SYNTHIA allows to generate datasets with the purpose of aiding scene understanding problems in the context of driving scenarios. The datasets consists of photo-realistic images rendered from a virtual city and comes with precise pixel-level semantic class and instance annotations (currently, it is cityscapes compatible), depth and optical flow. The CVC team is constantly incrementing the functionalities of SYNTHIA for generating more types of ground truth. Different conditions can be forced such as illumination, weather, season, and camera locations (multi-camera calibrated settings are possible). The current version of SYNTHIA allows generating more than 10000 images per hour with such a ground truth, using a game-graded regular GPU.

The massive use of automobiles has been a major benefit in terms of personal mobility and sense of freedom, but at the expense of significant drawbacks: traffic accidents and environmental pollution; both factors ending up in health issues and in a huge economic cost. These considerations lead us to think that personal automobiles may not fit in the future cities that industrialized countries have been designing for years.

Accordingly, in addition to improving the current public system focused on transporting masses at once (trams, metro), we imagined a centralized system in the city receiving mobility petitions from users all around. The city would control a fleet of automated (driverless) vehicles that would cooperate among them and with other elements such as infrastructure surveillance cameras, traffic lights, etc., to move safely, comfortably, and therefore saving energy and minimizing congestion. The “Automated and Cooperative Driving in the City (ACDC)” proposal was our first step towards this dream. The project started in 2015 after receiving funding from the Spanish Ministry of Economy and is planned to end in 2018.

ACDC has been focused on developing advanced software for data processing coming from relatively cheap sensors, rather than assuming the use of expensive sensors just to reduce the complexity of interpreting the data. Thus, from the scientific point of view, ACDC is in the realm of artificial intelligence, machine learning, planning and control, as well as computer vision and general sensor information processing and fusion.

The aim of eCo-Drivers (Ecologic Cooperative Driver and Road Intelligent Visual Exploration for Route Safety) was to deepen into the research of technologies for bringing Automatic Driving Assistance Systems to urban oriented electric vehicles.
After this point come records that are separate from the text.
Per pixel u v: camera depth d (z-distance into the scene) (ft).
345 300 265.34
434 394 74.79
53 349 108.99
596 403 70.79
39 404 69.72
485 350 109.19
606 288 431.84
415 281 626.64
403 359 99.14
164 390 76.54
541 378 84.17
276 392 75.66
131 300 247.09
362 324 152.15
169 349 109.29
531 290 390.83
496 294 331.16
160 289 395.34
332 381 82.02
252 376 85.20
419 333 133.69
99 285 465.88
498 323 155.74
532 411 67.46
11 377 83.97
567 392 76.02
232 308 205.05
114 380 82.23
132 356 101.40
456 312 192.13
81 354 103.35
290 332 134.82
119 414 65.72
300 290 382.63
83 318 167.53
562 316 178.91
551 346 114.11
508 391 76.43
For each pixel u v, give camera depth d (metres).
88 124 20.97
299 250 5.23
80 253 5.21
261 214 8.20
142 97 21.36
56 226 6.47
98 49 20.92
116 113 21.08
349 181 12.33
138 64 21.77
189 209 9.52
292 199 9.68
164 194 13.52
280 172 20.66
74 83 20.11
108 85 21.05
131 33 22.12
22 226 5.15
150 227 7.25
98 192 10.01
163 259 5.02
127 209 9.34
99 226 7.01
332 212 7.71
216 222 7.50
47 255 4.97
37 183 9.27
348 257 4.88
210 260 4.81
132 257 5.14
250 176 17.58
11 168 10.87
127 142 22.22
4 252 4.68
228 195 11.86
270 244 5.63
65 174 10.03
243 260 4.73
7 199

The features of this proposal were mainly two: the use of vision as an “eco-sensor” and, secondly, a driver-centric approach. Rather than thinking in road and driver monitoring as working-alone ADAS, we made both technologies cooperate and so assist the driver only when necessary, working as actual co-drivers.

In order to accomplish our goals within this project, we decided to acquire our electric car and thus obtain a prototype in which to test our research. This project was, in fact, the fusion of three complementary and collaborative subprojects (1) “Vision-based Driver Assistance Systems for Urban Environments (ViDAS-UrbE)”; (2) “Driver Distraction Detection System (D3System)”; and (3) “Intelligent Agent-based Driver Decision Support (i-Support)”. The core research of subprojects (1) and (2) focused on Computer Vision, while (3) addressed research on machine learning and reasoning under uncertain and incomplete data. Based on this research, the project aimed to develop two urban-oriented and vision-based co-drivers for both a driver-centric obstacle detection; and a driver-centric pedestrian detection.

Reducing vehicle accidents with pedestrians is one of the aims within vehicle security. In fact, it is know that, in order to obtain a 5 star EuroNCAP, it will be necessary to incorporate pedestrian detectors (PDs) within vehicles, with the aim to avoid the highest number of accidents possible. In this Project, ‘Mapping pedestrian behaviour’ we proposed to adapt our Pedestrian detector to create risk maps in relation to accidents.

These maps will be crucial information for more advanced Pedestrian detectors, for future autonomous cars which work in cities having door to door trajectories. The system we wanted to develop pretended to be compact and easily installable in any car in a non-invasive way and without the need of complex calibration processes. This restriction is crucial in order to create risk maps with a higher rapidness and lower cost. As a proof of concept, within MAPEA2, we have planned to create the pedestrian accident risk map within the Bellaterra Campus of the Autonomous University of Barcelona (in which the CVC is located).